Question: 25mL of Barium Hydroxide solution on titration with a 0.1 molar solution of Hydrochloric acid gave a...

Question

25mL of Barium Hydroxide solution on titration with a 0.1 molar solution of Hydrochloric acid gave a tire value of 35mL. The molarity of Barium Hydroxide solution is?

Answer 1

Solution

This question is based upon the neutralization reaction of the base Barium Hydroxide and Acid- Hydrochloric acid. Both the acid and base given are strong in nature, hence will lead to complete neutralization reaction and formation of the salt Barium Chloride.

Complete answer:
The balanced chemical equation for the reaction that occurs can be given as:
$Ba{(OH)_2} + 2HCl \to BaC{l_2} + {H_2}O$
One mole of Barium Hydroxide will require two moles of Hydrochloric acid. In analytical chemistry for titrations the concentrations are commonly expressed in terms of normality. The relationship between Normality and Volume can be given as: $N \propto \dfrac{1}{V}$
Normality is inversely proportional to volume.
Let ${N_1}\& {V_1}$ be the normality and volume of the acid solution and ${N_2}\& {V_2}$ be the normality and volume of the basic solution.
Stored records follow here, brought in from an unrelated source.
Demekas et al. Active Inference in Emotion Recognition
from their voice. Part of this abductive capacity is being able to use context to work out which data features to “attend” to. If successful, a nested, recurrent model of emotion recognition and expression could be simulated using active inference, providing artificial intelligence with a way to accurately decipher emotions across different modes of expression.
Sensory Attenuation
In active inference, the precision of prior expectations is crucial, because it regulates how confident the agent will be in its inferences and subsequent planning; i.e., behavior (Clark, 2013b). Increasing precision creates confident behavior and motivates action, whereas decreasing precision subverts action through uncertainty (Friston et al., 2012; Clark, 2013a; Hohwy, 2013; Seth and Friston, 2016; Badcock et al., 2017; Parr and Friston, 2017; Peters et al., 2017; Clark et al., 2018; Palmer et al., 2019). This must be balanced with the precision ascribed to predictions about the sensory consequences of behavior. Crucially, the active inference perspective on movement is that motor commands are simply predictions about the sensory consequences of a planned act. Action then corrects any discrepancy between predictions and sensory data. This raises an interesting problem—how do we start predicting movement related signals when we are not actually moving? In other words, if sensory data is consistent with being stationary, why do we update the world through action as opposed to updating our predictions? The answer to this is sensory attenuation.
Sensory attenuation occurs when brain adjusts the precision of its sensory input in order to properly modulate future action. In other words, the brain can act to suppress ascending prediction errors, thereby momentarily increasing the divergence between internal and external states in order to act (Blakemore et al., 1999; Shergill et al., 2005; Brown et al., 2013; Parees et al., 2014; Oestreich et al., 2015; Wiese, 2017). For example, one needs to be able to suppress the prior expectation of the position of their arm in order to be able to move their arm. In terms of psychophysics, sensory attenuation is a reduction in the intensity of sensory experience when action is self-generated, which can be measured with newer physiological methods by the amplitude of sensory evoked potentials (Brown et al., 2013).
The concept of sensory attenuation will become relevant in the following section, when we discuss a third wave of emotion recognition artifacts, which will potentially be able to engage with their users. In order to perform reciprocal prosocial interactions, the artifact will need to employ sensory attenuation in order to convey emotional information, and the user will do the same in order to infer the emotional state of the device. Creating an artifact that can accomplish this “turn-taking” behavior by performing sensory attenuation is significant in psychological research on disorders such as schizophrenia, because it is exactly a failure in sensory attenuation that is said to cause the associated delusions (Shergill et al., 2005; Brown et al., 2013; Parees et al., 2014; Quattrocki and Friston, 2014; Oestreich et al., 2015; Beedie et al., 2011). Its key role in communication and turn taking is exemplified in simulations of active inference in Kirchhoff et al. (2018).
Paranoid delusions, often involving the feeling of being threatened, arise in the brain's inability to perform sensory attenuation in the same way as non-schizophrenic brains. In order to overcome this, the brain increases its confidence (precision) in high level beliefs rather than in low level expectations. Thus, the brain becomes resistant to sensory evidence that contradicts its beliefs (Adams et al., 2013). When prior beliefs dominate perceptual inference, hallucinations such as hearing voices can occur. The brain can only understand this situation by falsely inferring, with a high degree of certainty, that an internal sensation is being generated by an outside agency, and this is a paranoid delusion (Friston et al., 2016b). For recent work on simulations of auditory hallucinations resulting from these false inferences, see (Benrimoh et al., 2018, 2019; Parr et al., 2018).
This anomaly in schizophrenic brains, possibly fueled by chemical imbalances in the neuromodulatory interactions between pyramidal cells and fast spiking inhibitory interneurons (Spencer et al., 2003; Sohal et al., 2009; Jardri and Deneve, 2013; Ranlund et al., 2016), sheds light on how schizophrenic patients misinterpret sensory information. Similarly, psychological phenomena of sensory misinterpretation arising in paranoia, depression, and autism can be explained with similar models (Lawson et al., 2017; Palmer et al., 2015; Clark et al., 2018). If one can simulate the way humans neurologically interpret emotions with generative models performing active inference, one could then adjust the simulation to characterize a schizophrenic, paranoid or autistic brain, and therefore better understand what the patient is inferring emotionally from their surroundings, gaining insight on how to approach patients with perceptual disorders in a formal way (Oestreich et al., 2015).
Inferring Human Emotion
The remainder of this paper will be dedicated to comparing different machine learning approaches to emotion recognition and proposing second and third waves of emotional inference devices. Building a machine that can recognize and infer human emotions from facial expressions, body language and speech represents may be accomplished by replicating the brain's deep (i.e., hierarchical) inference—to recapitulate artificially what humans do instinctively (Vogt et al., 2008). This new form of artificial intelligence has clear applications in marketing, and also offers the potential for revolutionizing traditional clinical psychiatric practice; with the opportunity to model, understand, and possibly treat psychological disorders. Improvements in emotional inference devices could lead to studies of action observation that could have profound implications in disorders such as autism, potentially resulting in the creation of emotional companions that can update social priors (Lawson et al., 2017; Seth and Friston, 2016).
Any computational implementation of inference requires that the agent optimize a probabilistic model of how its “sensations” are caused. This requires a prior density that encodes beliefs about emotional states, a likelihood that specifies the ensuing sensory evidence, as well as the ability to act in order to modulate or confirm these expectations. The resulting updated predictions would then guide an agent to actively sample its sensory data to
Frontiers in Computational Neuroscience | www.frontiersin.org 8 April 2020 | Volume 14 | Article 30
From the above solution we can say that:
${N_1} = \dfrac{k}{{{V_1}}}$ -- (1)
${N_2} = \dfrac{k}{{{V_2}}}$ -- (2)
From (1) and (2) we get that ${N_1}{V_1} = {N_2}{V_2}$ -- (3)
The information given to us is: ${V_{Ba{{(OH)}_2}}} = 25mL,{V_{HCl}} = 35mL,{M_{HCl}} = {N_{Hcl}} = 0.1N$
Substituting the values to get the normality of Barium Hydroxide: $0.1 \times 35 = {N_{Ba{{(OH)}_2}}} \times 25$
${N_{Ba{{(OH)}_2}}} = \dfrac{{0.1 \times 35}}{{25}} = 0.14N$
Now we know that One mole of Barium Hydroxide will require two moles of Hydrochloric acid, hence the Molarity of Barium hydroxide will be half of the normality found; 0.14N.
The molarity of Barium hydroxide will be = $\dfrac{{0.14}}{2}M = 0.07M$
The correct answer is 0.07M.

Note:
The alternate way to solve this problem is by using the formula: $\dfrac{{{M_{HCl}} \times {V_{HCl}}}}{{{n_{HCl}}}} = \dfrac{{{M_{Ba{{(OH)}_2}}} \times {V_{Ba{{(OH)}_2}}}}}{{{n_{Ba{{(OH)}_2}}}}}$
One mole of Barium Hydroxide needs two moles of Hydrochloric Acid. No. of moles of Hydrochloric acid will be one and that of barium hydroxide will be two.
Substituting the values in the formula and finding the molarity of Barium Hydroxide;
$\dfrac{{25 \times {M_{Ba{{(OH)}_2}}}}}{1} = \dfrac{{35 \times 0.1}}{2}$
${M_{Ba{{(OH)}_2}}} = 0.07M$ .